Who's Behind Industry 4.0 in Manufacturing?03 Apr 2018
People and companies that produce new technology ultimately have a strong influence on the future of the industries where those technologies will be applied. In order to get an idea of the course of the next few years of development of smart technology in plastics, we took a look at 100 public professional profiles of people currently working on smart technology, industry 4.0, and industrial IoT. These are people from big manufacturers as well as smaller, newer companies looking to innovate*. Ultimately, this preliminary information points toward a future that looks a lot like the present.
To find relevant people working on smart technology in manufacturing, we scoured professional profile sites for job titles like Software Developer, Embedded Hardware Engineer, Data Scientist, Industrial IoT Technical Lead, Head of Industry 4.0, and CTO at companies that have taken positions as early leaders in developing smart technology. We limited the number of profiles to 100 so that we could look over the results ourselves while also pulling a big enough sample that we could start to see some of the emerging trends.
Here’s what we found:
Of the 100 professional profiles, 70 corresponded to engineers and developers working directly on technology every day. The remaining 30 are managers and executives that oversee teams of developers and engineers.
Of the 70 highly technical engineers, only 3 profess to having experience with Amazon Web Services and other infrastructure providers. This means that the typical hardware, software, or IoT engineer in the industry focuses mainly on producing new functionality on hardware devices themselves. This also means there are still huge existing opportunities to improve how quickly, securely, and easily new devices connect to the web and pass information from factories, machines, and devices to the cloud. The typical engineer innovates at the level of a specialized sensor or device but then struggles to get their new device to hook up to the Internet and play along with their other devices.

*-*-*

- _DIRECTIONS_
• A. In the Industry 4.0 article, how many of the 70 technical engineers say they have experience with Amazon Web Services and other infrastructure providers?
• B. Please pick up the Industry 4.0 article after its last sentence and write the paragraph that follows.
The data after this point comes from a separate source.

- _Stored entries_
*-*-*

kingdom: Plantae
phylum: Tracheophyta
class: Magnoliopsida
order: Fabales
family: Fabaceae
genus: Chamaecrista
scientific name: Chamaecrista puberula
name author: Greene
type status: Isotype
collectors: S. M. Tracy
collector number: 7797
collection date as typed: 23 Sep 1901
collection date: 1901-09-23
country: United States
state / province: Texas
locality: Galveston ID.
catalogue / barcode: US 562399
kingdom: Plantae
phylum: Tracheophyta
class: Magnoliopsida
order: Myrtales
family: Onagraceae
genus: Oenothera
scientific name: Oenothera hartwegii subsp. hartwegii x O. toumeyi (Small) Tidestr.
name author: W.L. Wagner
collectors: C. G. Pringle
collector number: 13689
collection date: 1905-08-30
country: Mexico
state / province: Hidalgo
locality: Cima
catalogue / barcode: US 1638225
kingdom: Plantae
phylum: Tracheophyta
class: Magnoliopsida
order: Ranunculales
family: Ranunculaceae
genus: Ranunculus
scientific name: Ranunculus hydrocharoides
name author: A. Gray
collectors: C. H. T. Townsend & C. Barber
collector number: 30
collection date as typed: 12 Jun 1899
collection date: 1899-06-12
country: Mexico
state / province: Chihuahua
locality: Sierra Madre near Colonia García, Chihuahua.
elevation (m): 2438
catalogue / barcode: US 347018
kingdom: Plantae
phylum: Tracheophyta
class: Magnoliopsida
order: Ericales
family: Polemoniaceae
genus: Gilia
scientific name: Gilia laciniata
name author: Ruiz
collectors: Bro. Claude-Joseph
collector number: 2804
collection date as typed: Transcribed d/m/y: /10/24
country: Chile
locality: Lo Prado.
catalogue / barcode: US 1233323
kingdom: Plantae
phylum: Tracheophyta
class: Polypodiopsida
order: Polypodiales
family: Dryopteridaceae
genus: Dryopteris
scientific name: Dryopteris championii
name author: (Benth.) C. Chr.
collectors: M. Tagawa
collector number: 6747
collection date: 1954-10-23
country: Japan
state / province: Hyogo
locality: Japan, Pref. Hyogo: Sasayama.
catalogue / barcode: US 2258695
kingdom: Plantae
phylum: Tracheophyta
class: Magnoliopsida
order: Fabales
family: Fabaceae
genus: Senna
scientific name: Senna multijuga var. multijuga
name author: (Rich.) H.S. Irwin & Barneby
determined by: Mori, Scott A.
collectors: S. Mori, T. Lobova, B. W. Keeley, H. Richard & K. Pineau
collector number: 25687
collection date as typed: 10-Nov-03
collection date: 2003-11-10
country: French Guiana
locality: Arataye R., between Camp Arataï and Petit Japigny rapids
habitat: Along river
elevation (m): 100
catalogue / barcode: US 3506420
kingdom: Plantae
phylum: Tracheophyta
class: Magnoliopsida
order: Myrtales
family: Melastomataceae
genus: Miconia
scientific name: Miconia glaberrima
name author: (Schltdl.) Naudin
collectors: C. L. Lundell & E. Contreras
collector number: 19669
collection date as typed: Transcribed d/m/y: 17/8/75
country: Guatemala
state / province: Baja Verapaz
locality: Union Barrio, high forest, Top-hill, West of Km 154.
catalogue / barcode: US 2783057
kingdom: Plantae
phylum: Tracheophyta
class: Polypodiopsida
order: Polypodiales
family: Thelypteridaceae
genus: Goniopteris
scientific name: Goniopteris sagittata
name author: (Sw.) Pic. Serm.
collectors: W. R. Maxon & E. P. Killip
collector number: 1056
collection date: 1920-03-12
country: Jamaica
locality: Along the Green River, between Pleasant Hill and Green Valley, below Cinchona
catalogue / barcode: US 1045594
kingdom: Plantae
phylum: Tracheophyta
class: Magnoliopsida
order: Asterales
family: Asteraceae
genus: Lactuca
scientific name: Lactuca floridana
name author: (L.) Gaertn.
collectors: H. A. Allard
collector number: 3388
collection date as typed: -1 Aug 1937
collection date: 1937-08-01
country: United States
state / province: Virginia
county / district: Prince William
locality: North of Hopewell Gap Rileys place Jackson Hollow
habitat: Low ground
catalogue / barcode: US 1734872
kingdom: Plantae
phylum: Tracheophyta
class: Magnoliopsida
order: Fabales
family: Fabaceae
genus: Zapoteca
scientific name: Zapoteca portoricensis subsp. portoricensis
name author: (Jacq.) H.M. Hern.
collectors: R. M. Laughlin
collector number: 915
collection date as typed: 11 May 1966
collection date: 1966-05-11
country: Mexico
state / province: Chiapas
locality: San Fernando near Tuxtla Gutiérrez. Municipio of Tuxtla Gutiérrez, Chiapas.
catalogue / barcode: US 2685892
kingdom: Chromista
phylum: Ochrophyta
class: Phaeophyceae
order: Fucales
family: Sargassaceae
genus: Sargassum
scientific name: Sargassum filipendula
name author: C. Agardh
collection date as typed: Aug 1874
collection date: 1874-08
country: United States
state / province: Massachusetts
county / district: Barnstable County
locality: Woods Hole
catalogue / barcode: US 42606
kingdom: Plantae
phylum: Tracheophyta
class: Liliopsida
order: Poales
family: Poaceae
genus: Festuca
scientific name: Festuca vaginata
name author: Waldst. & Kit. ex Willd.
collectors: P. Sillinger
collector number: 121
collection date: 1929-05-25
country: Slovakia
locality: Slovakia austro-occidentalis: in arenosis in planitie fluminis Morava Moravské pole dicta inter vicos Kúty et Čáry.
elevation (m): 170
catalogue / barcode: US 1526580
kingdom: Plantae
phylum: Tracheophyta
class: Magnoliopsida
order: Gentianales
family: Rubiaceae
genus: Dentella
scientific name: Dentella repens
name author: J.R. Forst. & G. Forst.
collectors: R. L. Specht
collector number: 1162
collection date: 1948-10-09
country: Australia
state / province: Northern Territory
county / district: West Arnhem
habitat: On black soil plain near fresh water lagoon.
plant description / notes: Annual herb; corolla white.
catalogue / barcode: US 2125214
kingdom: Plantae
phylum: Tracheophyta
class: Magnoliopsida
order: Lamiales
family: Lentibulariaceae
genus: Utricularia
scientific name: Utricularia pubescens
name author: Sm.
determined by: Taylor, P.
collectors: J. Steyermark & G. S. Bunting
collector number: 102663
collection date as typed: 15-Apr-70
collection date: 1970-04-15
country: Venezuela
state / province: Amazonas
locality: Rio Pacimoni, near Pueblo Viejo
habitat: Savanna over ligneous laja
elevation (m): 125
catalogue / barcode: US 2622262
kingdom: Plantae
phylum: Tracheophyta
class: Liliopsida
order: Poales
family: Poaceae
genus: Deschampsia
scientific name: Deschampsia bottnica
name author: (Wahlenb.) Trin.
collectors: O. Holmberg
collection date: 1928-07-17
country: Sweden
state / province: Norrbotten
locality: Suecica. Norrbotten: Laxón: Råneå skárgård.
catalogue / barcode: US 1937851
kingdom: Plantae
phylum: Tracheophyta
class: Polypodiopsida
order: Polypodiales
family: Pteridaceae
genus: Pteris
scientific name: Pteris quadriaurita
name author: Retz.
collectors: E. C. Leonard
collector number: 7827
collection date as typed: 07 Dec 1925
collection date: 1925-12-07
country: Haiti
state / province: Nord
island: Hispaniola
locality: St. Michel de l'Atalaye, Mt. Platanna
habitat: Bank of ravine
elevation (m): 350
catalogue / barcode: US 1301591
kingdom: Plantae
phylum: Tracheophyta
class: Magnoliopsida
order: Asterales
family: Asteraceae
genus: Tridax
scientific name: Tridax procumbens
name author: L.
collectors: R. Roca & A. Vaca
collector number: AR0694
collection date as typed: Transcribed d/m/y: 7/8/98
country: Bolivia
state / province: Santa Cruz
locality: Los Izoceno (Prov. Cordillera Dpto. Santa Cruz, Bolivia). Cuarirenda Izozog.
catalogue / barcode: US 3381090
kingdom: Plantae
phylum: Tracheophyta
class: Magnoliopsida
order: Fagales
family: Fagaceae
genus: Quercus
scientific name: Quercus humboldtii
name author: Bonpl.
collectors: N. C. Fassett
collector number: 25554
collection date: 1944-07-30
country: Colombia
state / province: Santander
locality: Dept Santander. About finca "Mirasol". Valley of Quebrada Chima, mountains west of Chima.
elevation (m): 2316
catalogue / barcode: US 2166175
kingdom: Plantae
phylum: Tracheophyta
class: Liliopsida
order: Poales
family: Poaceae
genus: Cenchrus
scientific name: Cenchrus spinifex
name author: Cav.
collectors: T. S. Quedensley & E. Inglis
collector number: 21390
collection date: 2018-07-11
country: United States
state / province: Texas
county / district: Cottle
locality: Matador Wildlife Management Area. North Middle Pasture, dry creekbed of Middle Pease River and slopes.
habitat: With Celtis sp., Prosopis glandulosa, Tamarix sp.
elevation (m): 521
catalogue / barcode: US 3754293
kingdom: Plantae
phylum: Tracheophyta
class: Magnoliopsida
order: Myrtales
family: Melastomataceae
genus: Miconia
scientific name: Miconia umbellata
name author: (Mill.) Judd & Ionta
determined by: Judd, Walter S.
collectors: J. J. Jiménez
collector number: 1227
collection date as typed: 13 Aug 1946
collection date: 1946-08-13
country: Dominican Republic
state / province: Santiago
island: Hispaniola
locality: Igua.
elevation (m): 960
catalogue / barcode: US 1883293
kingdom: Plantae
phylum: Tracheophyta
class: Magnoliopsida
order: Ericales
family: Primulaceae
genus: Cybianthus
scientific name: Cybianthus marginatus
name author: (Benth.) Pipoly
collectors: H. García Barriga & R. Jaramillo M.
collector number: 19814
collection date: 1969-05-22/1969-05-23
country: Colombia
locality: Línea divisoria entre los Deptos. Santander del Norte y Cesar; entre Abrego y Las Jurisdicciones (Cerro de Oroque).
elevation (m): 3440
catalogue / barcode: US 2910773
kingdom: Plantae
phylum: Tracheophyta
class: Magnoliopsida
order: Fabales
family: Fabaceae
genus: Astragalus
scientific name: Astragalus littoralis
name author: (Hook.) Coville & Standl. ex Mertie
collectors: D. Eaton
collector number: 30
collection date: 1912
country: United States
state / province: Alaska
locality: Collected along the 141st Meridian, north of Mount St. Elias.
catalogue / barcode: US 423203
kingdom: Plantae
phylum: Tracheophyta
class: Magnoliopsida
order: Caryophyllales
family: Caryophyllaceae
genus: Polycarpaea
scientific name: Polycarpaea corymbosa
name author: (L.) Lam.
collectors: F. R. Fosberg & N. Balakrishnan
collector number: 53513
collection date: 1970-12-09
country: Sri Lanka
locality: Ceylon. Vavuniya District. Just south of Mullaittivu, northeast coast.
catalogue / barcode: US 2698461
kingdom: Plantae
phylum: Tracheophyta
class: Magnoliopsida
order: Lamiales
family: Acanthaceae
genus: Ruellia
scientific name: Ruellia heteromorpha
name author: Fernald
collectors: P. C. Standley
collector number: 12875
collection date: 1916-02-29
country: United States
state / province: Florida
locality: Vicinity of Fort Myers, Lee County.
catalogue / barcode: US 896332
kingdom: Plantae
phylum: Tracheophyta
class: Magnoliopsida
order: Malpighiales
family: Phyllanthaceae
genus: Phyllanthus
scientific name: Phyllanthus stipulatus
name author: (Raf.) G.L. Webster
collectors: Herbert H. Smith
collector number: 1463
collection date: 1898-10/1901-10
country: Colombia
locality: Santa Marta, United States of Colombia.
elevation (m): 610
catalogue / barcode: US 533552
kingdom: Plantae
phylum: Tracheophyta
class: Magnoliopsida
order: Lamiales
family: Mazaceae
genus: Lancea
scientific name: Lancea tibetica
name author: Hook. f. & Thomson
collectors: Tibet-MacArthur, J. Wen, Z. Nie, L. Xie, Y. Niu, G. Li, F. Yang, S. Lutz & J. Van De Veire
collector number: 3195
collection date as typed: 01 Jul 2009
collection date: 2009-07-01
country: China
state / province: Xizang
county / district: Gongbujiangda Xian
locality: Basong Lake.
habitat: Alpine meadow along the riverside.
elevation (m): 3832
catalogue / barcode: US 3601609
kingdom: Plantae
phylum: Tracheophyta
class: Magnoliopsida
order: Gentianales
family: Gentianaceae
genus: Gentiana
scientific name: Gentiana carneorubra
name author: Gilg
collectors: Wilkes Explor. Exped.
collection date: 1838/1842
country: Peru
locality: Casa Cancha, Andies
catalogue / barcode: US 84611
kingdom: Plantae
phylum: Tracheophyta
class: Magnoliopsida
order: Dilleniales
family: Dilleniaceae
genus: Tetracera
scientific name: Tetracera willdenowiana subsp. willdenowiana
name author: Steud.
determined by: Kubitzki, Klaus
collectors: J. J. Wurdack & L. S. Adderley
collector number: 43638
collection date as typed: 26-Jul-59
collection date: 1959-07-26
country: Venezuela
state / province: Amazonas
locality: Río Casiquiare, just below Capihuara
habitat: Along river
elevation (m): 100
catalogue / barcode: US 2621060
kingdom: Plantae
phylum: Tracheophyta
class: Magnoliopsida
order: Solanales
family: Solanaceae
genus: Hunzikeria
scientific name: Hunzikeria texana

*-*-*

- _ANSWERS BELOW_
• A. Only 3.

• B.
At this point, you may ask why the industry shows such a strong preference for this way of doing things. Based on the profiles we searched, we believe there are two major reasons:
First, out of the 30 managers we looked at more than two-thirds worked on their last hands-on technology development job more than five years ago. In the world of embedded, networked devices and industrial IoT, five years is a long, long time. In the last two years alone the options for available technologies have increased significantly, especially as bigger cloud providers have started moving toward simple, integrated systems for managing and developing new hardware device fleets. Because of their experience, many of the managerial level people in the industry today will probably continue to emphasize hardcore embedded development of the sensors and devices themselves. While this is certainly necessary, we here at Forward Loop believe there is still a lot of work that can be done on improving how those new devices then connect to and communicate with larger networks.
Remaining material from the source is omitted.